— Brano del documento —
┌────────
Nelle tavole non mancavano i dolci, infatti è noto che San Francesco nei suoi ultimi giorni di vita abbia richiesto la torta di una fedele che spesso si recava in convento e che è stata ricordata nella cripta della Basilica inferiore di Assisi, tra i nomi dei principali frati amici del santo, “Frate Iacopa”. La torta ha quindi un’antica origine e serviva per celebrare eventi particolari in un libro toscano del trecento, Il libro della cocina, vi è una ricetta chiamata “De la torta parmesana”:

«Togli, pulli

smembrati e tagliati e friggile

con le cipolee ben fritte, con lardo in

bona quantità: e cotti i polli

abbastanza mettivi su spezie e sale

abbastanza. Poi togli erbe

odorifere, mettivi su zafferano

in bona quantità, e poni

la medolla sopra il grasso

di quello, e batti col coltello

fortemente, e spessa

e mesta colle dette erbe

con  alquanto di cascio

grattato.

Poi togli queste un’altra quantità

e fanne ravioli; e togli

anche cascio fresco e fanne ravioli

bianchi. Togli anche petrosello

e altre erbe odorifere e cascio fresco

e fanne ravioli verdi,

e tutte cose sopraddette

distempera con ova.

Togli anche amandole

monde, pestale forte

e dividile in due parti;

nell’una mettivi de le spezie

in bona quantità, nell’altra mettivi

zucchero; e de l’una e de l’altra

quantità fanne ravioli

spertitamente: poi togli ova

e falli pieni.

Togli anche budelli di porco bene

grassi e lavati, et empili

di bone erbe e cascio, e lessali bene.
└────────
— Serie di esercizi —
(a) Nel brano sulla torta parmesana, elenca gli ingredienti accompagnati dall'indicazione «in bona quantità».
(b) Prosegui la ricetta della torta parmesana a partire da «e lessali bene».
Queste voci provengono da una fonte diversa.

— Dati estratti —
┌────────
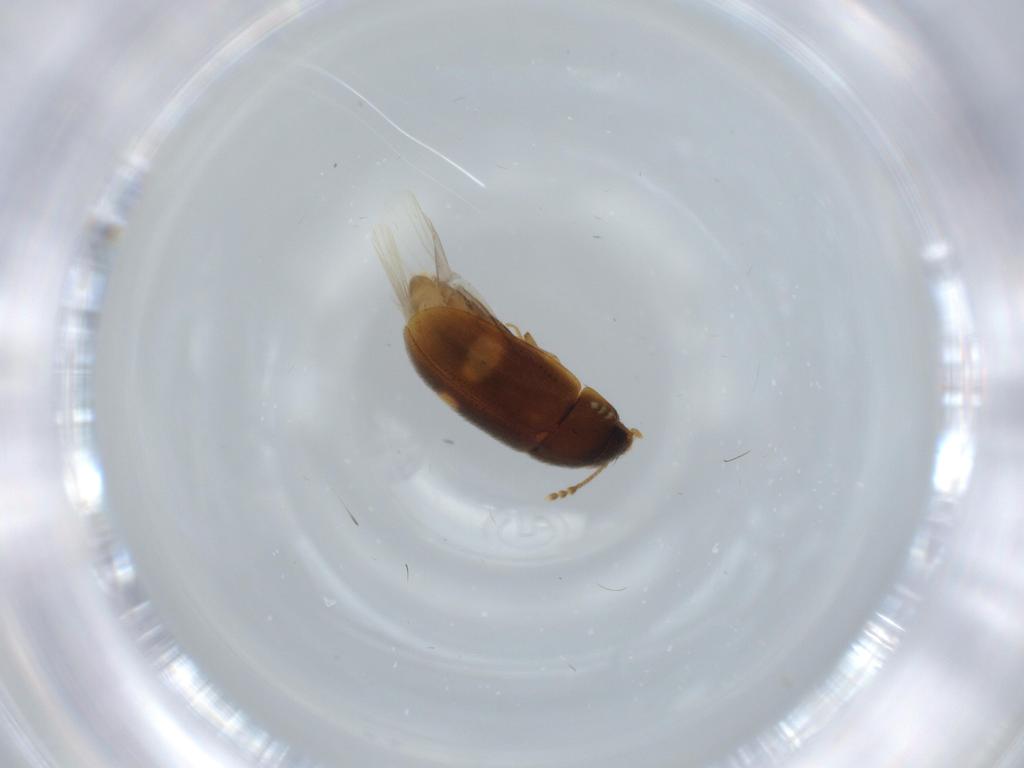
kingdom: Animalia
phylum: Arthropoda
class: Insecta
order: Coleoptera
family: Mycetophagidae
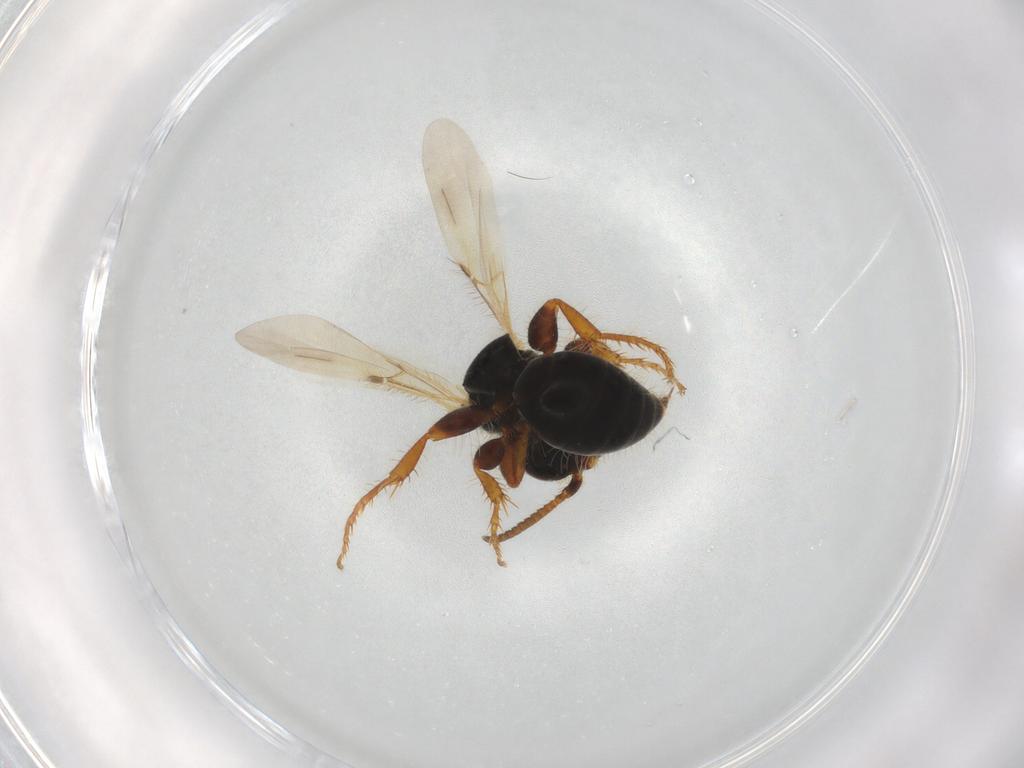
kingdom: Animalia
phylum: Arthropoda
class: Insecta
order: Hymenoptera
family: Bethylidae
└────────
— Soluzioni degli esercizi —
(a) Lardo, zafferano, spezie

(b)
Togli anche prosciutto crudo e taglialo

sottile e fa similmente salsicce:

poi togli ova dibattute

e mesta con li detti polli

in uno vado e pòllo

su la bragia, e mescola

con la mescola fino che sia spesso;

poi levalo dal fuoco e assaporalo

di sale. Poi togli farina bene

monda e fanne pasta salda,

e forma al modo de la tegghia

o la padella. Poi collo

cocchiaio togli del brodo

dei detti polli e ungi la detta

pasta: poi nella detta pasta fa’

un solaio di carne d’essi polli;

nel secondo solaio poni ravioli

bianchi col savore di sopra;

nel terzo solaio poni prosciutto

e salsucce, tagliate come detto è.

Nel quarto solaio poni

de la detta carne. Nel quinto

poni dei cervellati

di carne, cervella e aromi,

cioè budelli pieni di sopraddetti.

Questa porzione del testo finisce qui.